Extracted data entries
========

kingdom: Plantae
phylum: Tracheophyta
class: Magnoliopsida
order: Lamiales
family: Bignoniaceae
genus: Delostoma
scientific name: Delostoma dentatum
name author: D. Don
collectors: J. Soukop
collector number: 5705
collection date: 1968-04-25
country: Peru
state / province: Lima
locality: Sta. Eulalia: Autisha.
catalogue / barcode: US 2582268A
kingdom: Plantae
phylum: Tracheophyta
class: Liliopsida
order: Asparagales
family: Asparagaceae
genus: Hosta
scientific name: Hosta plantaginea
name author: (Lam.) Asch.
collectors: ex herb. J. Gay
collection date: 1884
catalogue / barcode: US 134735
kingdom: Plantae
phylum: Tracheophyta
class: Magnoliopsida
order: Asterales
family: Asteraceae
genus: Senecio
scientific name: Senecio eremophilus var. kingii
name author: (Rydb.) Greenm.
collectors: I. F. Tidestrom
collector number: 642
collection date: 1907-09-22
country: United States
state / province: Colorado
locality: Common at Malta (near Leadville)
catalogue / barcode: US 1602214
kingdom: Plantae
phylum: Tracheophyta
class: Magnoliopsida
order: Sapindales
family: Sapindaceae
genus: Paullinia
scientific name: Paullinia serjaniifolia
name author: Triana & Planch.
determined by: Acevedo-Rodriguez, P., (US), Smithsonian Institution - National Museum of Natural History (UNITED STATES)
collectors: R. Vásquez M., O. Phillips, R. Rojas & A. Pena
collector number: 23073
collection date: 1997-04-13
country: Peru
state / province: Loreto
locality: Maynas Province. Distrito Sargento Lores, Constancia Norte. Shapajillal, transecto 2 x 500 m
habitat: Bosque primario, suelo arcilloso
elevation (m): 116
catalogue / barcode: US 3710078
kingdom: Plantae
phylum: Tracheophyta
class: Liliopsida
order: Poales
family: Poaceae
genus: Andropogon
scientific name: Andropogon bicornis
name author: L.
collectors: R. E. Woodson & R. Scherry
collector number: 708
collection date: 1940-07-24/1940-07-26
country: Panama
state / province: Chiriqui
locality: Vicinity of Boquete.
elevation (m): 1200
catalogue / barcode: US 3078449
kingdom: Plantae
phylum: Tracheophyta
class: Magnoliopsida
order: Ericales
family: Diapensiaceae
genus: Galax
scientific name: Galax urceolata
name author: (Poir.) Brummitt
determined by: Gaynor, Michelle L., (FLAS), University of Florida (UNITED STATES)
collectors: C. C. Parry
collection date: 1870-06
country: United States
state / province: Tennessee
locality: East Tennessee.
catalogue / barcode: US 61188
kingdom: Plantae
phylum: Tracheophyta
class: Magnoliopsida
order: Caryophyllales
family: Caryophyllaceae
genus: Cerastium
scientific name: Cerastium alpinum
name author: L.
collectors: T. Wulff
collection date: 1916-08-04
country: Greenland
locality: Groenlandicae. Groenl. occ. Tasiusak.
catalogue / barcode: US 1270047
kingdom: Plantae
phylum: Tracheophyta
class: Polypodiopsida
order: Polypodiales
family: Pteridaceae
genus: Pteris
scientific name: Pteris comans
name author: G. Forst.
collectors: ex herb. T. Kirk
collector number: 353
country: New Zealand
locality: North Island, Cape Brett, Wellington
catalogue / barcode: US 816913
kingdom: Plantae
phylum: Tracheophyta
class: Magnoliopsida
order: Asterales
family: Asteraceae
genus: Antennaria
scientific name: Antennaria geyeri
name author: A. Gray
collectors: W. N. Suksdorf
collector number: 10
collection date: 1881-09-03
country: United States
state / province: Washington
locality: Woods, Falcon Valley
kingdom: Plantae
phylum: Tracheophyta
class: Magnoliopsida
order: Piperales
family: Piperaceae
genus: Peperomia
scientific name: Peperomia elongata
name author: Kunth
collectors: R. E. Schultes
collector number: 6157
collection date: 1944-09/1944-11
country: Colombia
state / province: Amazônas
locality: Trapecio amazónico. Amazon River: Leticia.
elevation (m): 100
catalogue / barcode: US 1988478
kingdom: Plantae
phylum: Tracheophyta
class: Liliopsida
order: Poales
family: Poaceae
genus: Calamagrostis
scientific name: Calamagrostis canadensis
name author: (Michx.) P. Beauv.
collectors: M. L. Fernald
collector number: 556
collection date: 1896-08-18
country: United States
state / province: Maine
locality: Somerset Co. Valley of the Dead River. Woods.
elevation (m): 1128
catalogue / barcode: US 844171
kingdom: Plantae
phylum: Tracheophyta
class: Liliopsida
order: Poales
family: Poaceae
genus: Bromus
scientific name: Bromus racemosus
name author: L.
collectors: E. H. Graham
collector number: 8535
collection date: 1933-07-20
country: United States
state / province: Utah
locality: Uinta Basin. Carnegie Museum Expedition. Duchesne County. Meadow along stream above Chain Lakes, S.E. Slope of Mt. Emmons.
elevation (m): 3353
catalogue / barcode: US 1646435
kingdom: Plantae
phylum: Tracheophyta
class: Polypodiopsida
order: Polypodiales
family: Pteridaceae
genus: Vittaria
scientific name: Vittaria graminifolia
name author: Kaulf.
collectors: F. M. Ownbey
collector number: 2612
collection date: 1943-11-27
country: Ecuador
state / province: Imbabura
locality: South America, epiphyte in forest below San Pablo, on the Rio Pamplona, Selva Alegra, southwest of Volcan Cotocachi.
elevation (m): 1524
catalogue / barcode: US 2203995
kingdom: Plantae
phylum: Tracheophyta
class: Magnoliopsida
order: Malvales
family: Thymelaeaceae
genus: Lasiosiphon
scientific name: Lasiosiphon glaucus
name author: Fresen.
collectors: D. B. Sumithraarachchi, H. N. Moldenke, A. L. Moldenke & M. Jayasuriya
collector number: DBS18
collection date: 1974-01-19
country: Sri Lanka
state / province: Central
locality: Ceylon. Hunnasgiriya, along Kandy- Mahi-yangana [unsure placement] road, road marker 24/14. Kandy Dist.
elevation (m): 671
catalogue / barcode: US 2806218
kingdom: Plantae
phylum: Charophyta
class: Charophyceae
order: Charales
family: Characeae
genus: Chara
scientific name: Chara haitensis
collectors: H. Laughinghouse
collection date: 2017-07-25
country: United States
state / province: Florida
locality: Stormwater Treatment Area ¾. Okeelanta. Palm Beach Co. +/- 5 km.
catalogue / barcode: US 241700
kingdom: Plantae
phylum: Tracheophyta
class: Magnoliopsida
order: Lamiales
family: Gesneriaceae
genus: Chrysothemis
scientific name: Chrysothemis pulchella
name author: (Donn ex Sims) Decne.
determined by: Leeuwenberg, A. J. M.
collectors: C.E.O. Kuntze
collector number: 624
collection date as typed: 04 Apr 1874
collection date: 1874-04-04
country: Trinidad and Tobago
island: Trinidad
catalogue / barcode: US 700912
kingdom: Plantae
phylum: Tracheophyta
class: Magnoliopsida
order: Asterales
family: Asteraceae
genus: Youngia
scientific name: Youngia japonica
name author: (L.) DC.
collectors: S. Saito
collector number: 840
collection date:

========

THE PROBLEM:
Present the lines of the data as a numbered list, starting at the line that contains "catalogue / barcode: US 700912" and ending at the final line of the data. Leave out any blank lines.

THE ANSWER:
1. catalogue / barcode: US 700912
2. kingdom: Plantae
3. phylum: Tracheophyta
4. class: Magnoliopsida
5. order: Asterales
6. family: Asteraceae
7. genus: Youngia
8. scientific name: Youngia japonica
9. name author: (L.) DC.
10. collectors: S. Saito
11. collector number: 840
12. collection date:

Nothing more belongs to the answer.